Reputation: 36624
It's a simple model architecture based on this tutorial. The dataset would look like this, although in 10 dimensions:
import tensorflow as tf
from tensorflow import keras
from tensorflow.keras.models import Sequential
from tensorflow.keras import layers, optimizers
from sklearn.datasets import make_blobs
def pre_processing(inputs, targets):
inputs = tf.cast(inputs, tf.float32)
targets = tf.cast(targets, tf.int64)
return inputs, targets
def get_data():
inputs, targets = make_blobs(n_samples=1000, n_features=10, centers=7, cluster_std=1)
data = tf.data.Dataset.from_tensor_slices((inputs, targets))
data = data.map(pre_processing)
data = data.take(count=1000).shuffle(buffer_size=1000).batch(batch_size=256)
return data
model = Sequential([
layers.Dense(8, input_shape=(10,), activation='relu'),
layers.Dense(16, activation='relu'),
layers.Dense(32, activation='relu'),
layers.Dense(7)])
@tf.function
def compute_loss(logits, labels):
return tf.reduce_mean(
tf.nn.sparse_softmax_cross_entropy_with_logits(
logits=logits, labels=labels))
@tf.function
def compute_accuracy(logits, labels):
predictions = tf.argmax(logits, axis=1)
return tf.reduce_mean(tf.cast(tf.equal(predictions, labels), tf.float32))
@tf.function
def train_step(model, optim, x, y):
with tf.GradientTape() as tape:
logits = model(x)
loss = compute_loss(logits, y)
grads = tape.gradient(loss, model.trainable_variables)
optim.apply_gradients(zip(grads, model.trainable_variables))
accuracy = compute_accuracy(logits, y)
return loss, accuracy
def train(epochs, model, optim):
train_ds = get_data()
loss = 0.
acc = 0.
for step, (x, y) in enumerate(train_ds):
loss, acc = train_step(model, optim, x, y)
if step % 500 == 0:
print(f'Epoch {epochs} loss {loss.numpy()} acc {acc.numpy()}')
return loss, acc
optim = optimizers.Adam(learning_rate=1e-6)
for epoch in range(100):
loss, accuracy = train(epoch, model, optim)
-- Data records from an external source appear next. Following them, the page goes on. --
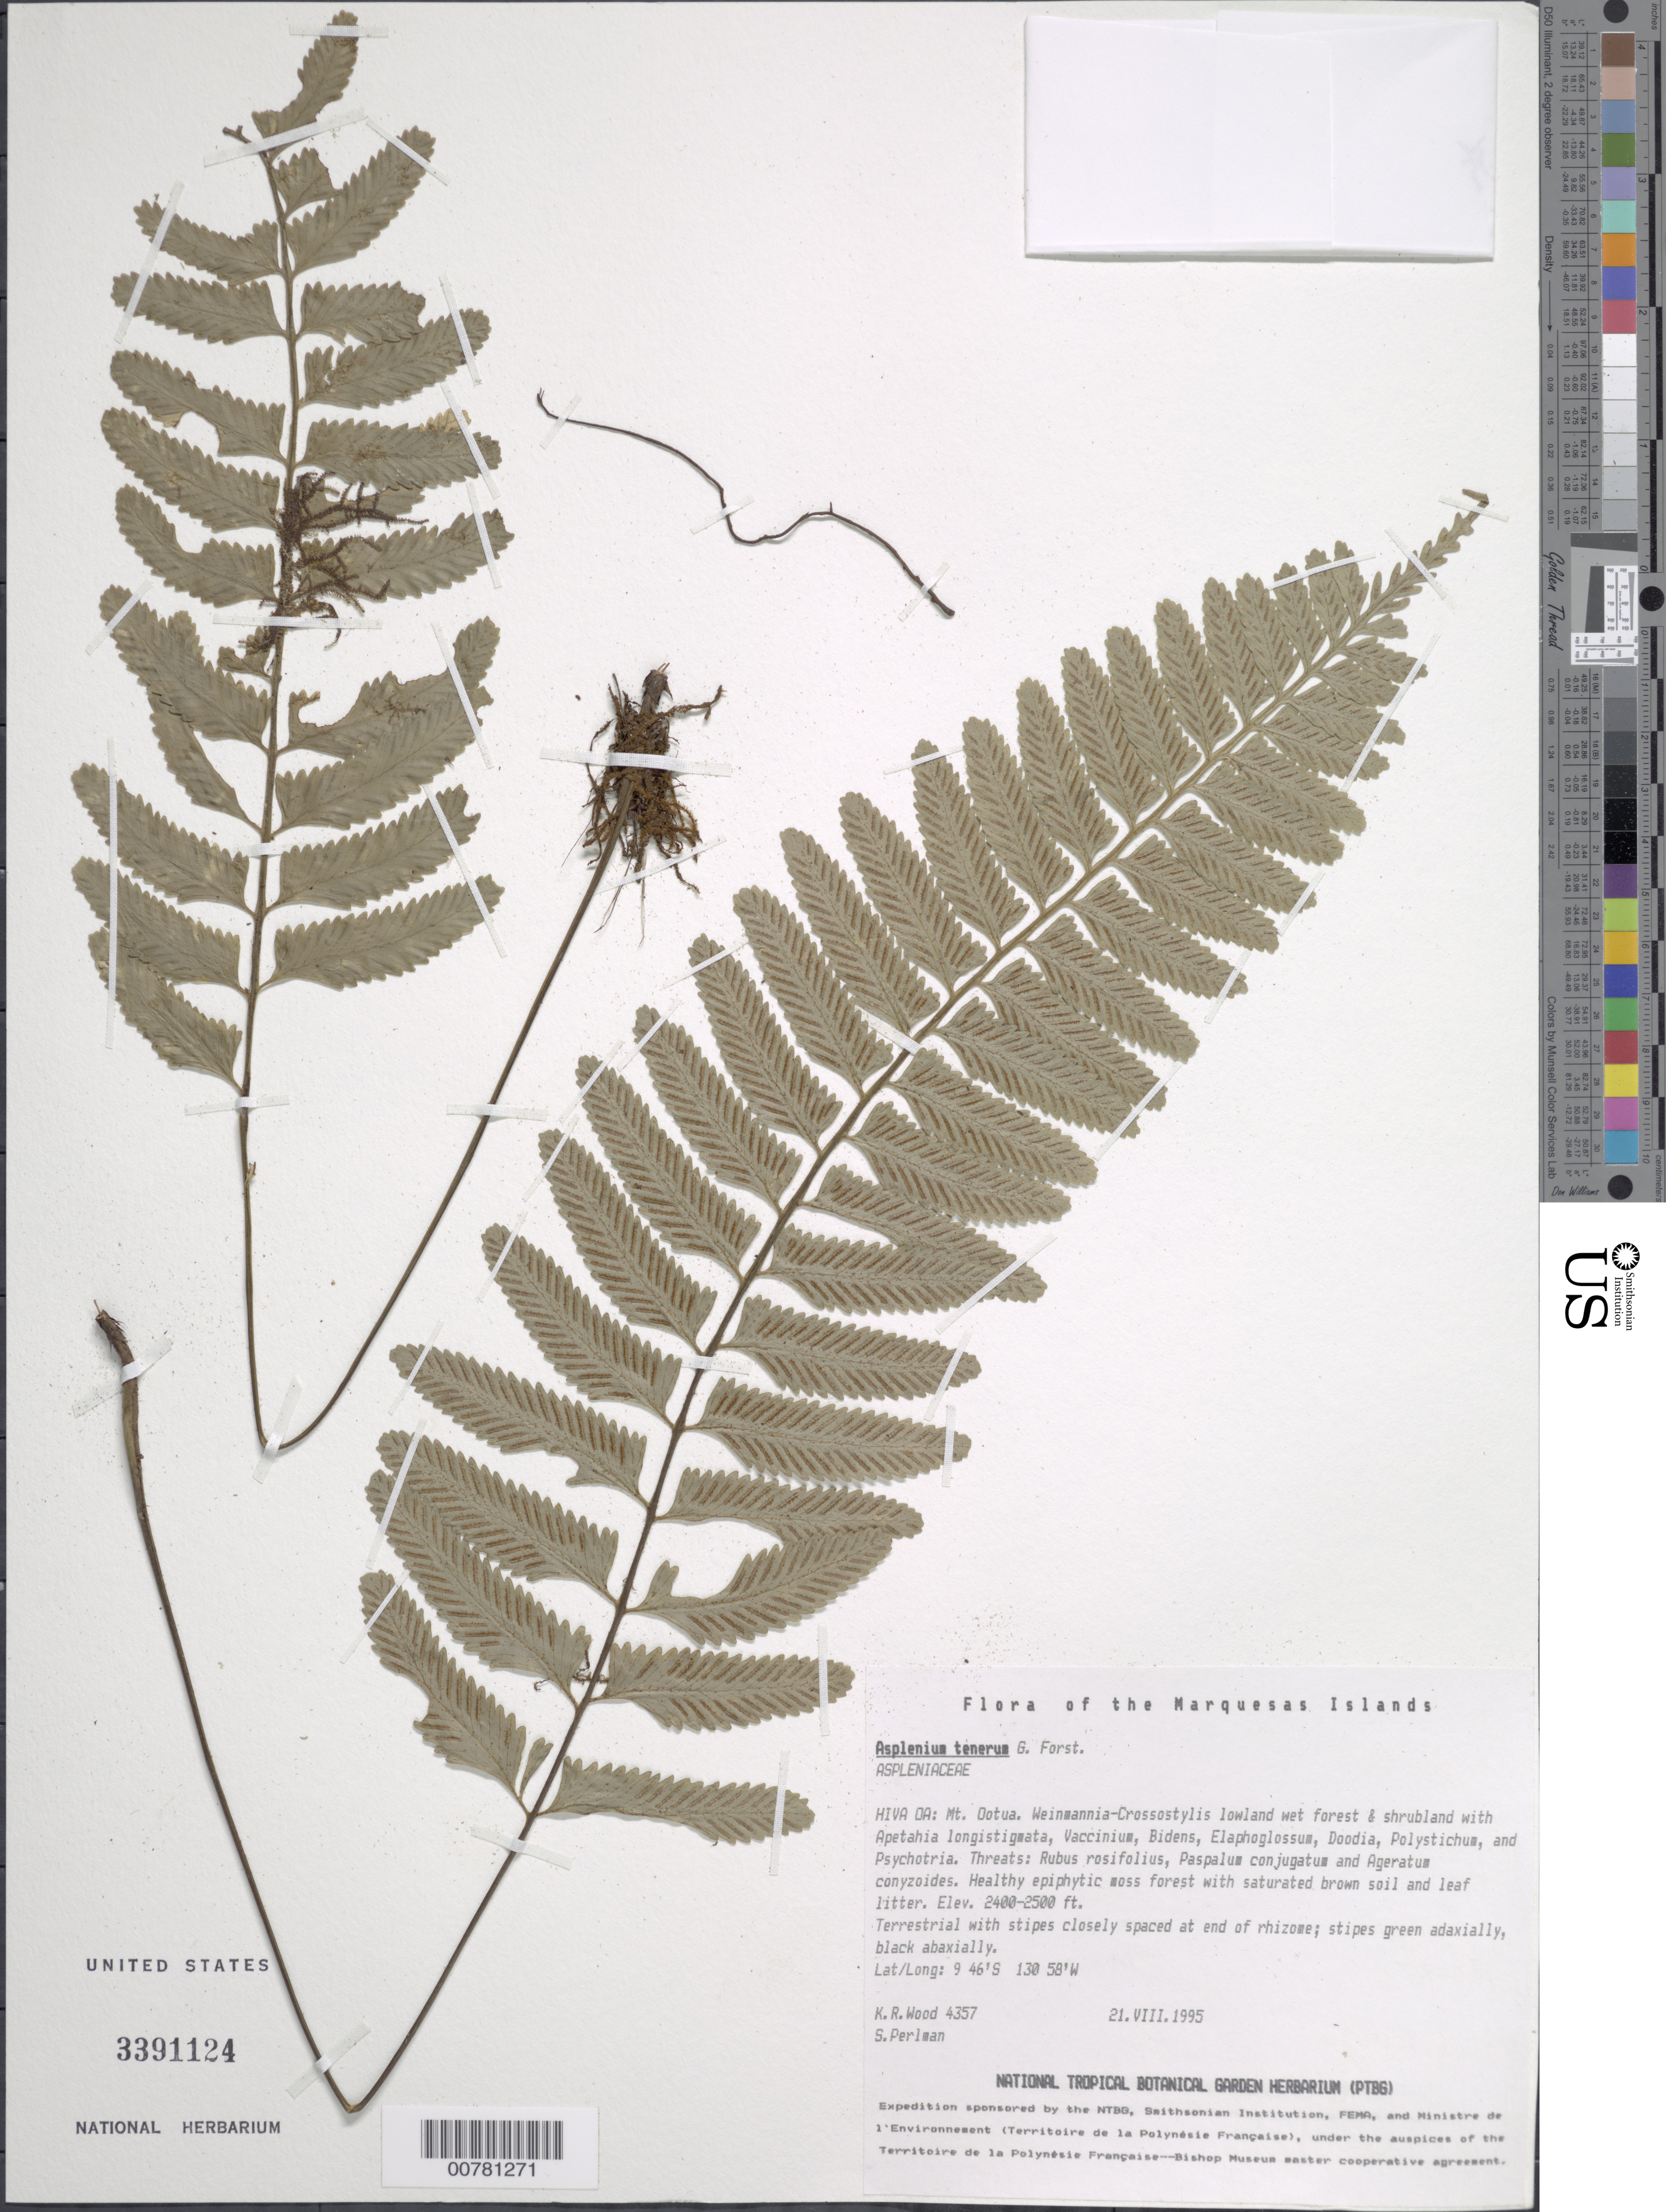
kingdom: Plantae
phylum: Tracheophyta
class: Polypodiopsida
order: Polypodiales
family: Aspleniaceae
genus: Asplenium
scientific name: Asplenium tenerum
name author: G. Forst.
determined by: Lorence, David H., (PTBG), National Tropical Botanical Garden (UNITED STATES)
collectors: K. R. Wood & S. P. Perlman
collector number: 4357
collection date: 1995-08-21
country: French Polynesia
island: Hiva Oa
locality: Mt. Ootua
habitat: Weinmannia - Crossostylis lowland wet forest & shrubland. Healthy epiphytic moss forest w/ saturated brown soil and leaf litter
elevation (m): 732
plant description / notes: Rubus rosifolius, Paspalum conjugatum, Ageratum conyzoides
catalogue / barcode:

Epoch 85 loss 2.530677080154419 acc 0.140625
Epoch 86 loss 3.3184046745300293 acc 0.0
Epoch 87 loss 3.138179063796997 acc 0.30078125
Epoch 88 loss 3.7781732082366943 acc 0.0
Epoch 89 loss 3.4101686477661133 acc 0.14453125
Epoch 90 loss 2.2888522148132324 acc 0.13671875
Epoch 91 loss 5.993691444396973 acc 0.16015625
What have I done wrong?
Upvotes: 0
Views: 51
Reputation: 33420
There are two problems in your code:
The first one is that you are generating a new training dataset in each epoch (see first line of train
function, i.e. get_data
function is called in each epoch). Since you are using sklearn.datasets.make_blobs
function to generate data clusters, there is no guarantee that the generated data clusters between different calls follow the same distribution and/or label mapping. Therefore, the best thing the model could do in each epoch on a completely different dataset is just a random guess (hence, the average 1/7 ~= 0.14 accuracy you see in the results). To resolve this problem, take the data generation out of train
function (i.e. generate the data at global level once by calling get_data
function), and then pass the generated data to train
function as an argument in each epoch.
The second problem is that you are using a very low learning rate, i.e. 1e-6, for the optimizer; therefore, the model is stuck and effectively not training at all. Instead, use the default learning rate for Adam optimizer, i.e. 1e-3, and change it only as needed (e.g. based on the results of experiments you perform).
Upvotes: 1